Sen. Bernie Sanders addressing supporters Sunday night from his campaign office in Burlington
During a campaign livestream Sunday night, Sen. Bernie Sanders (I-Vt.) railed against a $1.8 trillion package meant to prop up the economy and deliver relief from the coronavirus pandemic.
"I do have to say that I was really stunned to read aspects of the Republican bill that has been proposed," he told his viewers.
But an hour earlier, when that same bill came up for a key vote on the floor of the U.S. Senate, Sanders was nowhere to be seen. Unlike most of his colleagues, who were in Washington, D.C., Sanders was back home in Vermont, preparing to address supporters from his Burlington campaign office.
Republicans needed 60 votes on Sunday to advance the bill, which would provide $1,200 cash payments to most Americans, extend unemployment benefits, and bail out businesses, states and local governments. The procedural vote ended in a 47-47 tie. Vermont's other U.S. senator, Patrick Leahy (D-Vt.), opposed it.
Of the six senators who missed the vote, five were self-quarantining because they either tested positive for the new coronavirus or had close contact with someone who had. The sixth was Sanders.
A spokesperson for the senator did not immediately respond to a request for comment Sunday night on his absence.

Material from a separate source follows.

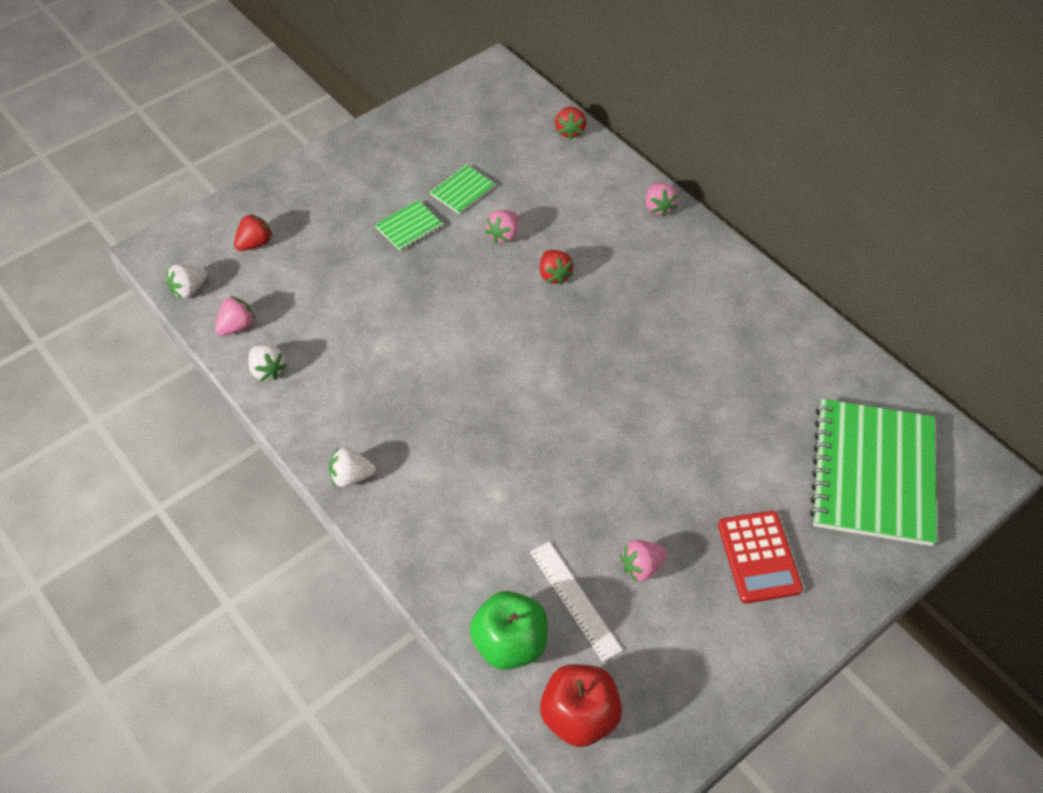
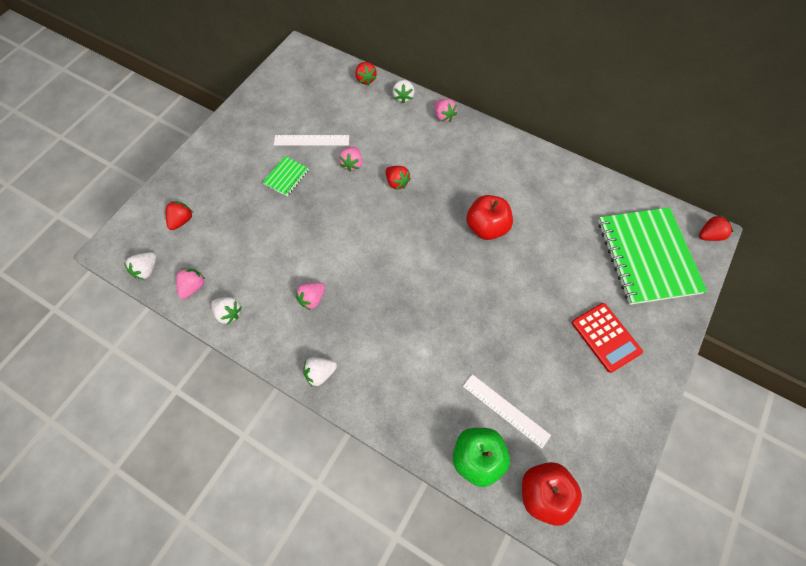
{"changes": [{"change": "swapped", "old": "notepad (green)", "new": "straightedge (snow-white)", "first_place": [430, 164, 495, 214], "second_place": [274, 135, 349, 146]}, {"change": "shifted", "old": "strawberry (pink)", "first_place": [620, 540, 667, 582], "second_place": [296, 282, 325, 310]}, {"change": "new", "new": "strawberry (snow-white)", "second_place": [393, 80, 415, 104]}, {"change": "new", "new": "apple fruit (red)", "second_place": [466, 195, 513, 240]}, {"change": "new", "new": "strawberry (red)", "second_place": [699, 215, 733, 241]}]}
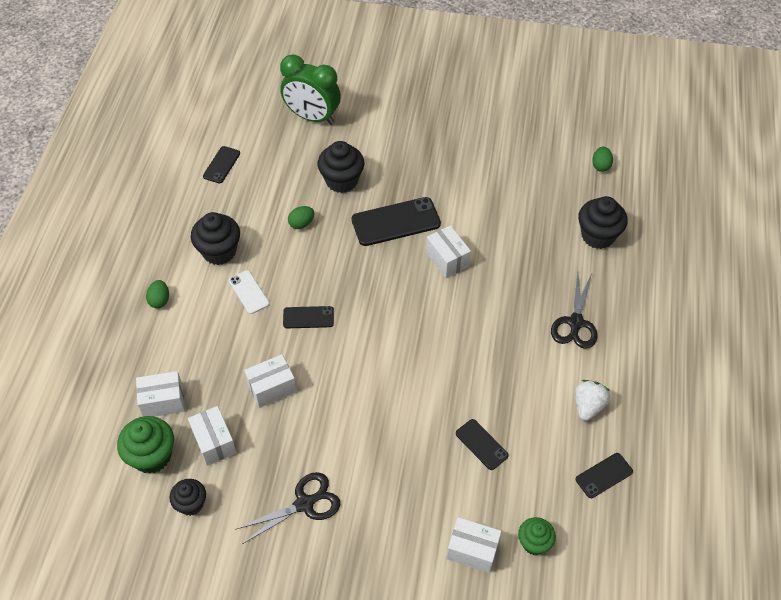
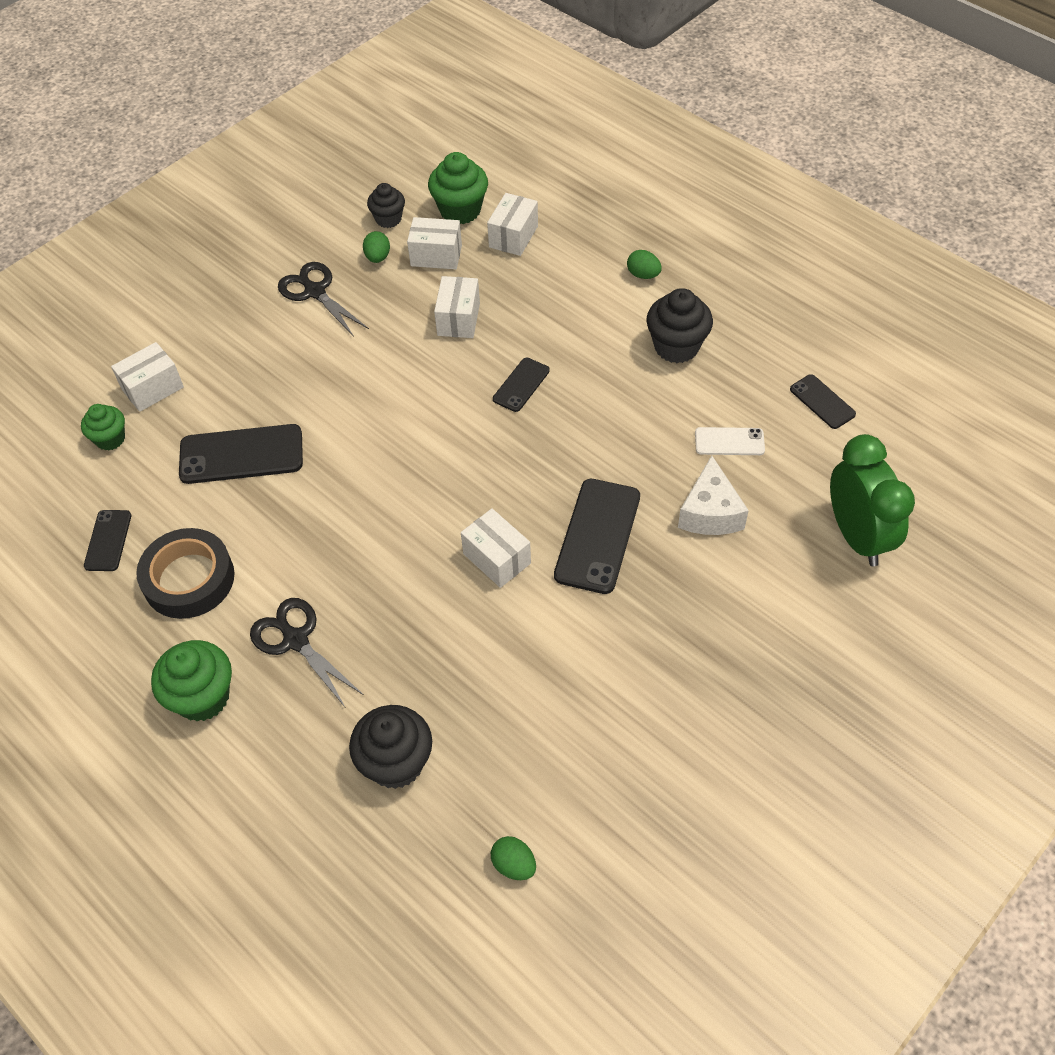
{"changes": [{"change": "swapped", "old": "strawberry (snow-white)", "new": "roll of tape (black)", "first_place": [575, 380, 610, 421], "second_place": [136, 528, 234, 619]}, {"change": "new", "new": "muffin (green)", "second_place": [151, 640, 232, 722]}, {"change": "scaled", "old": "mobile phone (black)", "first_place": [456, 419, 509, 470], "second_place": [179, 424, 303, 484], "factor": 1.79}, {"change": "rotated", "old": "shears (black)", "first_place": [235, 472, 340, 544], "second_place": [278, 262, 369, 337], "degrees": 135}, {"change": "shifted", "old": "toy egg (green)", "first_place": [288, 206, 314, 229], "second_place": [363, 231, 390, 263]}, {"change": "rotated", "old": "package (snow-white)", "first_place": [426, 225, 471, 278], "second_place": [461, 508, 531, 588], "degrees": 45}, {"change": "swapped", "old": "muffin (black)", "new": "cheese wedge (snow-white)", "first_place": [317, 141, 364, 193], "second_place": [678, 455, 749, 535]}, {"change": "shifted", "old": "mobile phone (snow-white)", "first_place": [229, 270, 270, 314], "second_place": [695, 427, 765, 455]}, {"change": "rotated", "old": "alarm clock (green)", "first_place": [280, 54, 341, 125], "second_place": [830, 434, 915, 566], "degrees": 105}]}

Over the past two weeks, as the pandemic has ruled out campaign rallies, Sanders has held a series of live-streamed events — often featuring activists, politicians and live music. Sunday night's event included a performance by Grandson and remarks by three prominent supporters of his presidential campaign: Reps. Alexandria Ocasio-Cortez (D-N.Y.), Ilhan Omar (D-Minn.) and Rashida Tlaib (D-Mich.).
"What we're seeing today with the Senate GOP bill is just a complete mockery of public service," Ocasio-Cortez said during the event.
Sanders' campaign has kept him out of the Capitol for much of the past year. According to GovTrack, a nonpartisan research organization, he missed more than 94 percent of roll-call votes from last July through last September and 100 percent of votes from October through December. From January of this year until last week, he missed nearly 53 percent of votes.
Sanders certainly made clear Sunday night how he felt about the third package.
"We need policies now which benefit the working families of this country, that benefit low-income people, that benefit the most vulnerable," he said. "We're not here to give handouts to large corporate interests without any strings attached."